TASK TO CARRY OUT>
Answer these questions using the article on Sats results below:
(a) What share of pupils reached the expected level 4 in maths?
(b) What proportion of pupils achieved level 5 in reading in 2010?
(c) What position does Adrian Prandle hold?

TEXT SHOWN>
Primary schools reached their highest ever Sats results this year and were promptly told they must do better.
The interim key stage 2 results show that 81 per cent of pupils reached the expected level 4 in English and 80 per cent did so in maths - one percentage point up on 2010 in both cases.
But the results also unveiled a dramatic slump in the proportion of pupils achieving the higher level 5 in reading, down from 50 per cent in 2010 to 42 per cent this year.
Unions and education experts warned that the fall could be down to schools putting resources into helping more children achieve level 4, at the expense of helping higher-performing pupils.
Schools are deemed failing if they do not get 60 per cent of pupils to level 4 in both English and maths or a higher proportion of pupils than average making two levels progress.
Adrian Prandle, education policy adviser at the ATL union, said: "It does look like there is a focus on the borderline and getting people into level 4. It is an effect of getting people to focus on that level that time and effort has been diverted from elsewhere."

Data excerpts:
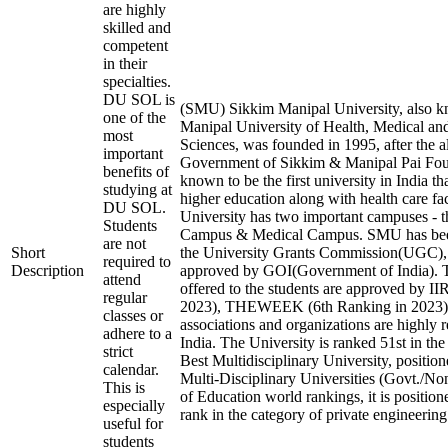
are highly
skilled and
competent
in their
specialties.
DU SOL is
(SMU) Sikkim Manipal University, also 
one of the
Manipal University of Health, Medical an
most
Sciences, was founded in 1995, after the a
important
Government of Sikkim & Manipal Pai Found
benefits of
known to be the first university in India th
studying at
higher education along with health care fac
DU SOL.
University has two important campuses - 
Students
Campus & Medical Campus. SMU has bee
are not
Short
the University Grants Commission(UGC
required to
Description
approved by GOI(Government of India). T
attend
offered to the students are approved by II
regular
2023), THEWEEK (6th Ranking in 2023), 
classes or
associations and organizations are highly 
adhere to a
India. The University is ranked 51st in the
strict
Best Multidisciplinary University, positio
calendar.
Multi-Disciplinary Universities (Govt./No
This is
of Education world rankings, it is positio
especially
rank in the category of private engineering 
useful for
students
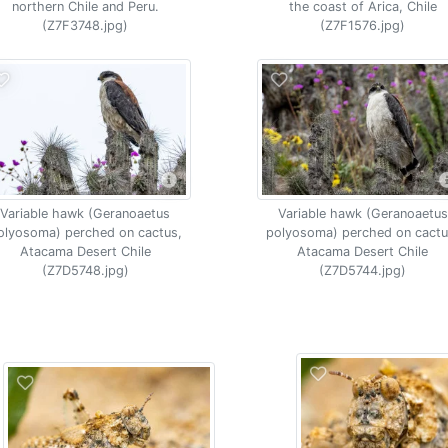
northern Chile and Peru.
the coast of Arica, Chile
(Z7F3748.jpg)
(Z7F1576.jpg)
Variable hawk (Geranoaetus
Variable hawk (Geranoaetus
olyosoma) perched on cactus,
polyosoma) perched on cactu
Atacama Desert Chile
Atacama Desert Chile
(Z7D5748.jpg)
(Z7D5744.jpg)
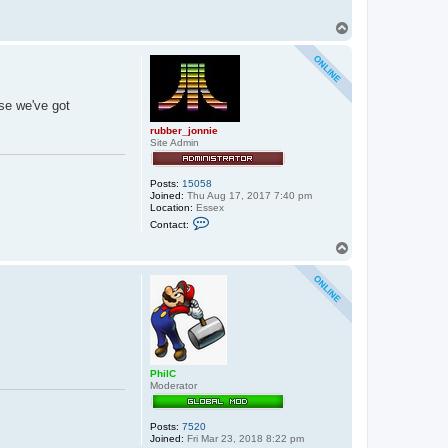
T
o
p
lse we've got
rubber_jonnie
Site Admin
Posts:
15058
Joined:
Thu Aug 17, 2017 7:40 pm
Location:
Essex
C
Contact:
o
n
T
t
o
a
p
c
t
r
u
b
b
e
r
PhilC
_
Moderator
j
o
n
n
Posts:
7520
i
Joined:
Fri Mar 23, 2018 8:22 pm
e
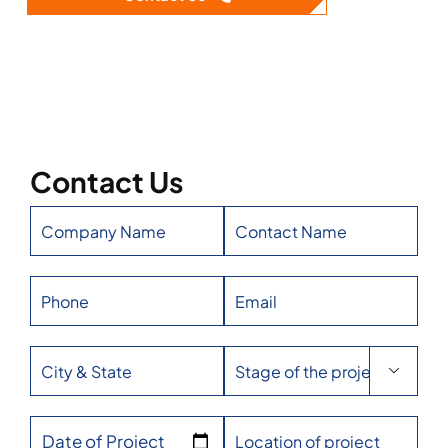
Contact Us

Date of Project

OUTPUT BELOW>
(a) 80 per cent
(b) 50 per cent
(c) Education policy adviser at the ATL union